- HOW TO COMPLETE THIS TASK: Look through the entries below and extract exactly the lines from the one containing "right eye: (517, 367)" through the one containing "right hip: (337, 462)", ends included.
[[ EXTRACTED MATERIAL open ]]
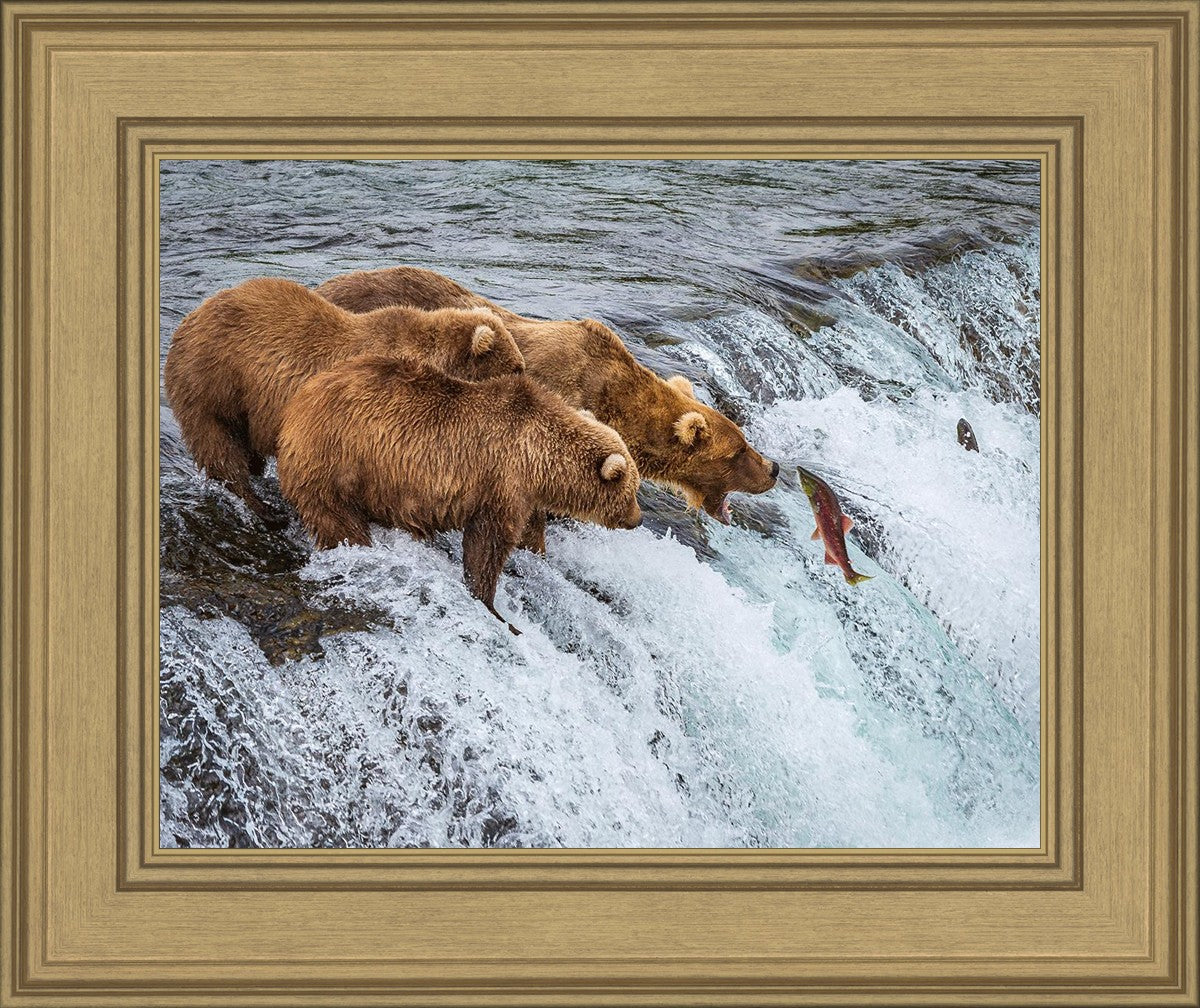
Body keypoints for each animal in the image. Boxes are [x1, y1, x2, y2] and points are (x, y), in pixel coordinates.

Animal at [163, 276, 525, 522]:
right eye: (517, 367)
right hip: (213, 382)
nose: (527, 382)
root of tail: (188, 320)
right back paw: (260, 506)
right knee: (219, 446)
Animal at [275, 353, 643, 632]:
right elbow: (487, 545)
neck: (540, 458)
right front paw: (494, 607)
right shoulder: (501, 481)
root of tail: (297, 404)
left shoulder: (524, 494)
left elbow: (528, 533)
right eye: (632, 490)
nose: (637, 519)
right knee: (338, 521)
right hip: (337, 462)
[[ EXTRACTED MATERIAL closed ]]
[[ EXTRACTED MATERIAL open ]]
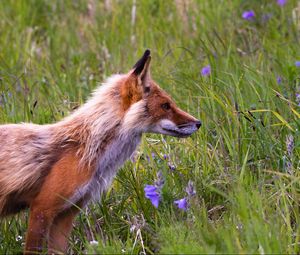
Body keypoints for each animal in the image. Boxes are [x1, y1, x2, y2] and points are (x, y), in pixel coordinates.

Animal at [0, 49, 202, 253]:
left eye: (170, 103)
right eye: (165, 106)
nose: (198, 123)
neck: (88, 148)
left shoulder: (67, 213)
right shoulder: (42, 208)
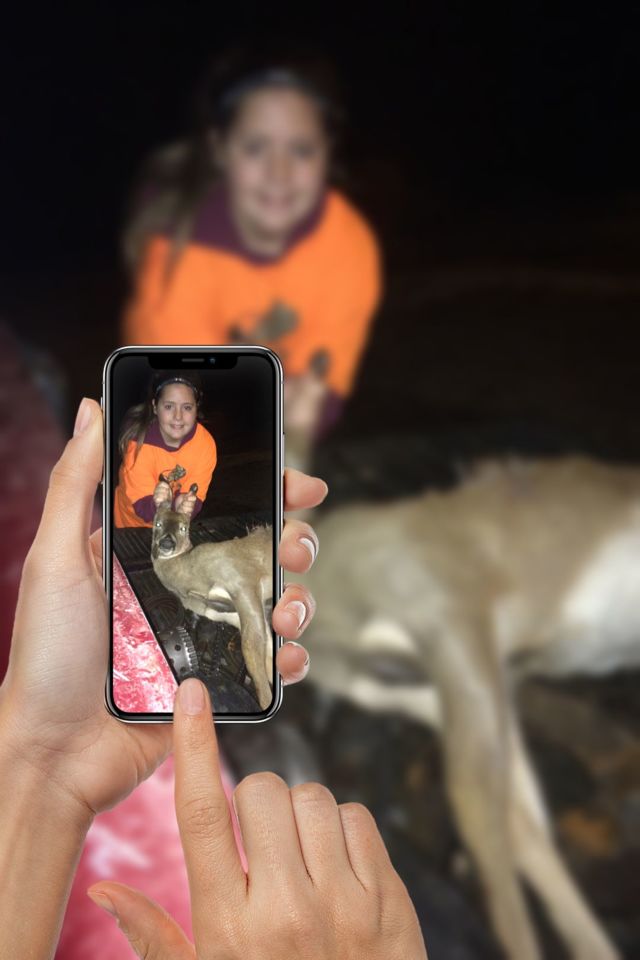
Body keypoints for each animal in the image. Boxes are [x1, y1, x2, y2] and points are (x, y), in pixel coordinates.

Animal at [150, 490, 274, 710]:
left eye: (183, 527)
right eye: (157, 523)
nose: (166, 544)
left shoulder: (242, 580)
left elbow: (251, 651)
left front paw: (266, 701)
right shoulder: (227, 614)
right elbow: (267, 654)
[[ EXTRACTED MATERIAL closed ]]
- EXERCISE RESULT:
right eye: (517, 367)
right hip: (213, 382)
nose: (527, 382)
root of tail: (188, 320)
right back paw: (260, 506)
right knee: (219, 446)
Animal at [275, 353, 643, 632]:
right elbow: (487, 545)
neck: (540, 458)
right front paw: (494, 607)
right shoulder: (501, 481)
root of tail: (297, 404)
left shoulder: (524, 494)
left elbow: (528, 533)
right eye: (632, 490)
nose: (637, 519)
right knee: (338, 521)
right hip: (337, 462)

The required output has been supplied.